EXERCISE DIRECTIONS: Reproduce the research method section word for word, from "2.2.3. Cost-Saving and" up to and including "E_pcm × C_off)(2)".

DOCUMENT SECTION:
####
2.2. Research Method

This study uses economic analysis methods and uses a technology company in the Hsinchu Science Park in Taiwan as an example. The literature review and data collection for practical cases is used to collect data for energy consumption, cost-savings, carbon reduction, and a cost–benefit economic analysis. The results of these analyses allow energy storage systems to be compared to increase the efficiency of air conditioning systems. The analytical model for this study is shown in Figure 3.

2.2.1. Cost Analysis for PCMACS

The cost analysis for a PCMACS includes the initial investment cost, the maintenance cost, the operating cost, the disposal cost, and the residual value [39]. The formula to calculate the total investment cost is:

C_t = C_inv + C_o + C_m − C_s + C_w(1)

2.2.2. Energy Consumption Analysis for a PCMACS

The lifespan of a PCMACS can exceed 10 years, so this study uses a new installation, and energy consumption data are collected over a one-year period. The actual energy consumption was measured using an additional electricity meter, and the average power consumption is calculated on a monthly basis.

2.2.3. Cost-Saving and Carbon Reduction Benefits

Cost-Saving Analysis

Energy is stored by PCMs during the night, when electricity tariffs are lower than during daytime peak hours, so the air conditioning system is more economical. Air conditioning systems that use PCMs also consume less electricity, so they are cheaper to operate. The total cost savings are calculated by multiplying the energy consumption for a traditional air conditioning system by the peak electricity tariff and subtracting the energy consumption for a PCMACS multiplied by the off-peak electricity tariff. The calculation is shown in Formula (2):

C_save = (E_conv × C_Peak − E_pcm × C_off)(2)

Carbon Reduction Analysis

Carbon reduction is calculated by multiplying the carbon emission factor by electricity consumption. The carbon emission factor is a measure of the amount of carbon dioxide (CO₂) emitted per unit of energy. It is measured in kilograms of CO₂ per kilowatt-hour (kWh) of energy. It can be obtained from the official website of the Bureau of Energy in Taiwan. Carbon emission factors vary slightly for each country, so the calculation uses the local factor [40,41]. Table 2 shows the carbon emission factor from 2015 to 2021, which is obtained from the Bureau of Energy. The calculation formula for carbon reduction is:

CO_2reduce = F_emi × E_save (kWh)(3)
####
Stored data entries
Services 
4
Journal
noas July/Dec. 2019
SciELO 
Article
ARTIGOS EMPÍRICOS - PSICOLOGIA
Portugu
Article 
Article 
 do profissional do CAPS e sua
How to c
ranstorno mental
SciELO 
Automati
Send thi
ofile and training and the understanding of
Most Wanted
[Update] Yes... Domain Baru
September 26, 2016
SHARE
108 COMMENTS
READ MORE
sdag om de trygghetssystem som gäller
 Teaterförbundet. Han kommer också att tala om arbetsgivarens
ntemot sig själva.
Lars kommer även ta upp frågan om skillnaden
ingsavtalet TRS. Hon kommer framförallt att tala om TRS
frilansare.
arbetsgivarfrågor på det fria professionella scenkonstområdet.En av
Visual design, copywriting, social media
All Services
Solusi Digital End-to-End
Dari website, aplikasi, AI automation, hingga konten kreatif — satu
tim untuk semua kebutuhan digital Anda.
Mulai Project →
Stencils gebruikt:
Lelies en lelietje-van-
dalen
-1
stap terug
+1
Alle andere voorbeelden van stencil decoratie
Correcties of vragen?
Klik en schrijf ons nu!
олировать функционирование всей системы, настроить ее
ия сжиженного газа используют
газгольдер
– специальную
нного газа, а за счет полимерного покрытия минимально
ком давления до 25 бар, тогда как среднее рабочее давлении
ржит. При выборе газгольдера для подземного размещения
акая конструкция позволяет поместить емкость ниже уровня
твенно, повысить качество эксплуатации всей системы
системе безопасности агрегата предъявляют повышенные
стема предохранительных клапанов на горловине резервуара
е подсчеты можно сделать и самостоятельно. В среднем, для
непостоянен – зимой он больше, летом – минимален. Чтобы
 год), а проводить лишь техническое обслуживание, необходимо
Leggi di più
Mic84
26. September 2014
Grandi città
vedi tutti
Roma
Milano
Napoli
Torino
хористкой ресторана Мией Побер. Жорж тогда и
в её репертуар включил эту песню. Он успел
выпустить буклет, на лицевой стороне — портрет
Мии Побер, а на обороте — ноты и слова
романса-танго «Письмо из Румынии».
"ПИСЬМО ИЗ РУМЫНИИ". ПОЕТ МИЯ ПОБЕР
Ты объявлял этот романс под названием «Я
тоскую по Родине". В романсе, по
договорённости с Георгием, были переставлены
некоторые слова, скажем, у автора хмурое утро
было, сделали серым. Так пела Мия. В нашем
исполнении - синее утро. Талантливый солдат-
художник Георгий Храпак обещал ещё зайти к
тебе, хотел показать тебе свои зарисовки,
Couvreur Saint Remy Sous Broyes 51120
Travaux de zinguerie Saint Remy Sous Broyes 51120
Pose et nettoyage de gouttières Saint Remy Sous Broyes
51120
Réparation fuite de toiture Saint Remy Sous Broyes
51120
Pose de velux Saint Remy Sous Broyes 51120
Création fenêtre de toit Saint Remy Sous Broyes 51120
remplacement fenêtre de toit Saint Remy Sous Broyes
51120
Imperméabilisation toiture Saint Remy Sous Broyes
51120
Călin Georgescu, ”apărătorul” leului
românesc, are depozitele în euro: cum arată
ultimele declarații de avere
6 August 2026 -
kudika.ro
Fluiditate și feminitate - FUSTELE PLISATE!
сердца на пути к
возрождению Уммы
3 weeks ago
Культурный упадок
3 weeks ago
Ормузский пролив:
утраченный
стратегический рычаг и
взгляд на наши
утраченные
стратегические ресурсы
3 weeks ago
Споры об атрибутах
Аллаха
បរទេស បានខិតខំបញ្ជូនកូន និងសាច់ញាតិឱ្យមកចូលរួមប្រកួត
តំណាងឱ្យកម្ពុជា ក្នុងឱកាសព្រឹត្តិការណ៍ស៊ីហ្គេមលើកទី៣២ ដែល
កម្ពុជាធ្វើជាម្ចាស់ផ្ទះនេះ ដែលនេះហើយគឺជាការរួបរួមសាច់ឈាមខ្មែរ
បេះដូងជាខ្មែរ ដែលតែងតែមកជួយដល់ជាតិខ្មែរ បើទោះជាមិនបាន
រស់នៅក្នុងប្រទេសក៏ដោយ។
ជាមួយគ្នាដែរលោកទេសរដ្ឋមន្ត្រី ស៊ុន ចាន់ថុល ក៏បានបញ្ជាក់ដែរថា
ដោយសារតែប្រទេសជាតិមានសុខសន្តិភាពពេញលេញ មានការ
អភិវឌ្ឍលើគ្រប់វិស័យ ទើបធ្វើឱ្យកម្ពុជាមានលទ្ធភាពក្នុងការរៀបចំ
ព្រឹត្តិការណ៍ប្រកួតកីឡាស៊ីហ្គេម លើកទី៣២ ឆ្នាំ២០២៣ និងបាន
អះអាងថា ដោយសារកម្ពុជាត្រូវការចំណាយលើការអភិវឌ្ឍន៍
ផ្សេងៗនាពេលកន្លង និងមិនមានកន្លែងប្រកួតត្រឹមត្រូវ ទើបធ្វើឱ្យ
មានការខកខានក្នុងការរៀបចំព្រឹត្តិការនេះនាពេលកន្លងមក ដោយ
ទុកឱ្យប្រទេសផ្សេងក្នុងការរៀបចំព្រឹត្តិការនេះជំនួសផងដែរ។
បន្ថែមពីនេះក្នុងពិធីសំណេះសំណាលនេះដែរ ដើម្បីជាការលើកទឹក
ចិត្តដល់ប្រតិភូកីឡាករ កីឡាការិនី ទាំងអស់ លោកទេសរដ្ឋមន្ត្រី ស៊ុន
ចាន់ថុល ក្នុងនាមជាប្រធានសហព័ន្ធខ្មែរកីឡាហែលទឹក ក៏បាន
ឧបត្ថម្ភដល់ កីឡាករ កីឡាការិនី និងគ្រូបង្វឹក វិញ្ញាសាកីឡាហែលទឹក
####
FINAL ANSWER:
2.2.3. Cost-Saving and Carbon Reduction Benefits

Cost-Saving Analysis

Energy is stored by PCMs during the night, when electricity tariffs are lower than during daytime peak hours, so the air conditioning system is more economical. Air conditioning systems that use PCMs also consume less electricity, so they are cheaper to operate. The total cost savings are calculated by multiplying the energy consumption for a traditional air conditioning system by the peak electricity tariff and subtracting the energy consumption for a PCMACS multiplied by the off-peak electricity tariff. The calculation is shown in Formula (2):

C_save = (E_conv × C_Peak − E_pcm × C_off)(2)